The economics of space operations are unforgiving, and Canadian startup Orbit Robotics just unveiled HELIOS—a four-armed humanoid robot that ditches legs entirely for microgravity operations. This isn’t your typical terrestrial humanoid; it’s purpose-built for environments where walking becomes irrelevant, and efficiency matters most.
Rethinking Humanoids for Zero-G Reality
Cable-driven architecture prioritizes dexterity over terrestrial walking capabilities.
While Earth-bound humanoids like Boston Dynamics’ Atlas perfect their parkour routines, HELIOS takes a fundamentally different approach. You won’t find heavy torque motors or rigid actuators here. Instead, Orbit reportedly built a lightweight skeletal chassis powered by tendon-driven cables and pulleys—like a marionette designed by aerospace engineers.

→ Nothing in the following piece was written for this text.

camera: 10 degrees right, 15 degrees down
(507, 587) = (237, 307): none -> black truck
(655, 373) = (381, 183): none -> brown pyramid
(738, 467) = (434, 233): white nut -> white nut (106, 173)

The four-arm configuration isn’t just showing off. In microgravity, movement relies on grabbing handholds and surfaces rather than walking. Those extra limbs theoretically mean HELIOS can anchor itself with two arms while manipulating cargo or equipment with the other two. Motors supposedly sit near the shoulders to reduce moving mass in the limbs, while rolling-contact elbow joints promise smooth motion without the backlash that plagues traditional hinged systems.

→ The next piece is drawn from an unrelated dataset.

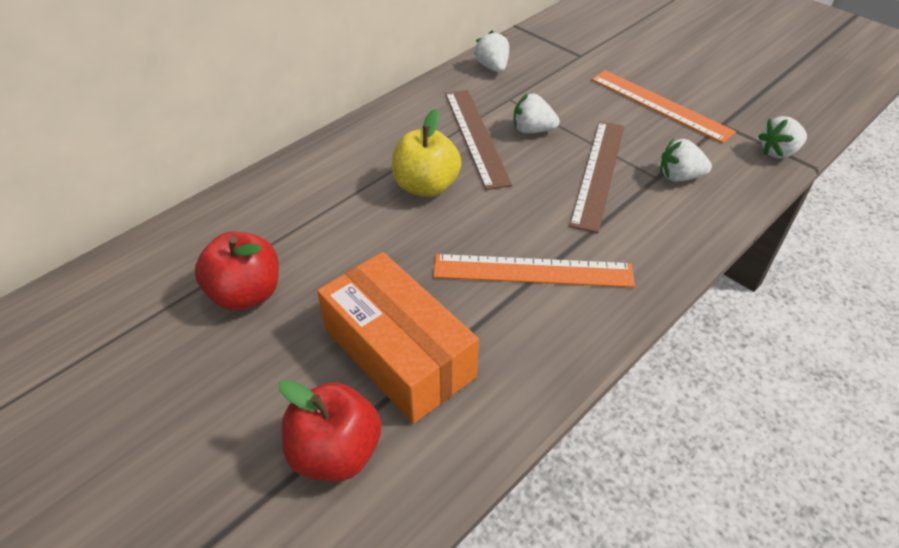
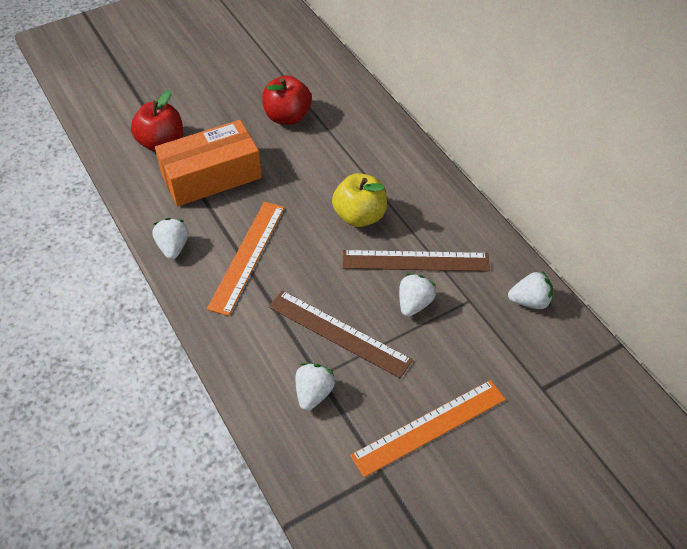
camera: 105 degrees right, 5 degrees up
(778, 152) = (320, 501): white strawberry -> white strawberry (173, 247)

This design philosophy directly challenges the terrestrial humanoid playbook. Companies like Agility Robotics and Sanctuary AI optimize for warehouse floors and factory lines. HELIOS optimizes for floating through space stations, where your greatest asset isn’t balance—it’s the ability to multitask while staying put.
Targeting Astronaut Time, Not Replacement
Maintenance duties and cargo handling represent immediate deployment opportunities.
Orbit isn’t building a robot astronaut—they’re building a robotic assistant targeting specific operational inefficiencies. The company claims current crews spend significant time on maintenance tasks that could potentially be automated. HELIOS reportedly targets these repetitive duties:
- Inventory management
- Basic repairs
- The endless cycle of unpacking supply missions
The company’s IKARUS testbed allegedly demonstrates teleoperation and imitation learning capabilities, suggesting HELIOS might learn tasks by watching human operators rather than requiring complex programming. Think of it as motion capture for space work—astronauts demonstrate procedures once, and the robot handles routine repetitions.
Industry observers suggest that humanoid platforms make sense for human-designed environments. When your workplace has racks, handrails, and hatches built for human bodies, a human-shaped robot offers more flexibility than specialized arms like the ISS’s Canadarm2 or Dextre.
The real test isn’t whether four arms work better than two—it’s whether this approach can deliver meaningful cost savings before the next generation of space stations comes online. If orbital operations become as routine as promised, even modest automation could pay for itself quickly in space’s unforgiving economics with significant benefits for workplace safety.